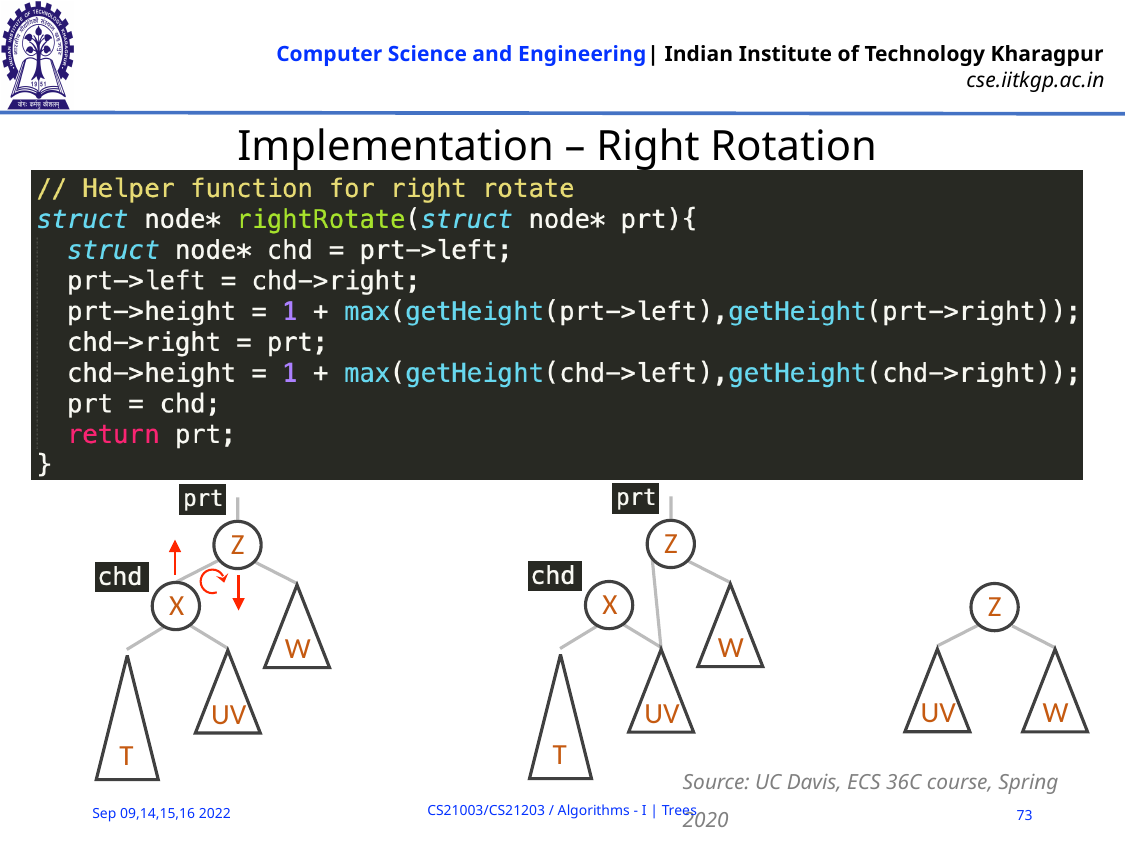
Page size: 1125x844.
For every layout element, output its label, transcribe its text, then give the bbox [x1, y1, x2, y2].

picture [179, 484, 226, 515]
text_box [529, 496, 763, 779]
picture [1, 1, 74, 110]
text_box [96, 497, 330, 780]
picture [31, 170, 1083, 480]
picture [612, 483, 659, 514]
title Implementation – Right Rotation [35, 72, 1078, 170]
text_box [904, 580, 1088, 737]
picture [528, 561, 582, 591]
footer CS21003/CS21203 / Algorithms - I | Trees [185, 787, 940, 833]
text_box Source: UC Davis, ECS 36C course, Spring 2020 [668, 781, 1121, 807]
picture [95, 561, 149, 592]
slide_number 73 [992, 807, 1048, 839]
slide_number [77, 798, 274, 844]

::::

=== The problem ===
What you return should match the material word for word, apart from the pictures.

=== Written solution ===
Page size: 1125x844.
For every layout element, output its label, transcribe its text, then give the bbox [x1, y1, x2, y2].

picture [179, 484, 226, 515]
text_box [529, 496, 763, 779]
picture [1, 1, 74, 110]
text_box [96, 497, 330, 780]
picture [31, 170, 1083, 480]
picture [612, 483, 659, 514]
title Implementation – Right Rotation [35, 72, 1078, 170]
text_box [904, 580, 1088, 737]
picture [528, 561, 582, 591]
footer CS21003/CS21203 / Algorithms - I | Trees [185, 787, 940, 833]
text_box Source: UC Davis, ECS 36C course, Spring 2020 [668, 781, 1121, 807]
picture [95, 561, 149, 592]
slide_number 73 [992, 807, 1048, 839]
slide_number [77, 798, 274, 844]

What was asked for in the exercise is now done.